TASK DETAILS -> Please show every line in the entries below that includes the word "Mujer".

═══ STUDY MATERIAL ═══

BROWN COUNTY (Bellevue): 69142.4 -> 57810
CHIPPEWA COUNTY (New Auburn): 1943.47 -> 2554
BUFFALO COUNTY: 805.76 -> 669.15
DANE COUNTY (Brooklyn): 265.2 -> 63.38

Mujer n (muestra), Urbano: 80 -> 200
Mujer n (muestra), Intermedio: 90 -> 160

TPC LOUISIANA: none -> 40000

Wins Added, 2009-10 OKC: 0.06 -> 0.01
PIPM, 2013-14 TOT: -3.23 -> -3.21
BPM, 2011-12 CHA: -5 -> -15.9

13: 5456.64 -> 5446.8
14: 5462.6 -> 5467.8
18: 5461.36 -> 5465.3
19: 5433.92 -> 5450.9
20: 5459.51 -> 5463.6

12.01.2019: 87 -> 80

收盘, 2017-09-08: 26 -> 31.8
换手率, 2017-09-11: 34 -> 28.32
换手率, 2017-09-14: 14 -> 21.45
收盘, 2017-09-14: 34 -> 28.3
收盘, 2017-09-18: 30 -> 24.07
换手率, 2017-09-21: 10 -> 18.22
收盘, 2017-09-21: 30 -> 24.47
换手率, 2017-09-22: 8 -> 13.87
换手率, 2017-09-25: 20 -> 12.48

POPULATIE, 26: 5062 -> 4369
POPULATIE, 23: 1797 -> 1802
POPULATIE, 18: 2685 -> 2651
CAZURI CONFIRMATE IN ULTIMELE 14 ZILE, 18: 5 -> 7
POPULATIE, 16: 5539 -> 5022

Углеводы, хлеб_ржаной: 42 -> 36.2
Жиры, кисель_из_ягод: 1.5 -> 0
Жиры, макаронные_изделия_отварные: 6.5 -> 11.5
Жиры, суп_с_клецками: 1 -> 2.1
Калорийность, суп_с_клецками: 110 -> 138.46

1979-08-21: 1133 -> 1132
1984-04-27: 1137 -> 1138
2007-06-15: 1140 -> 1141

═══

SOLUTION ->
Mujer n (muestra), Urbano: 80 -> 200
Mujer n (muestra), Intermedio: 90 -> 160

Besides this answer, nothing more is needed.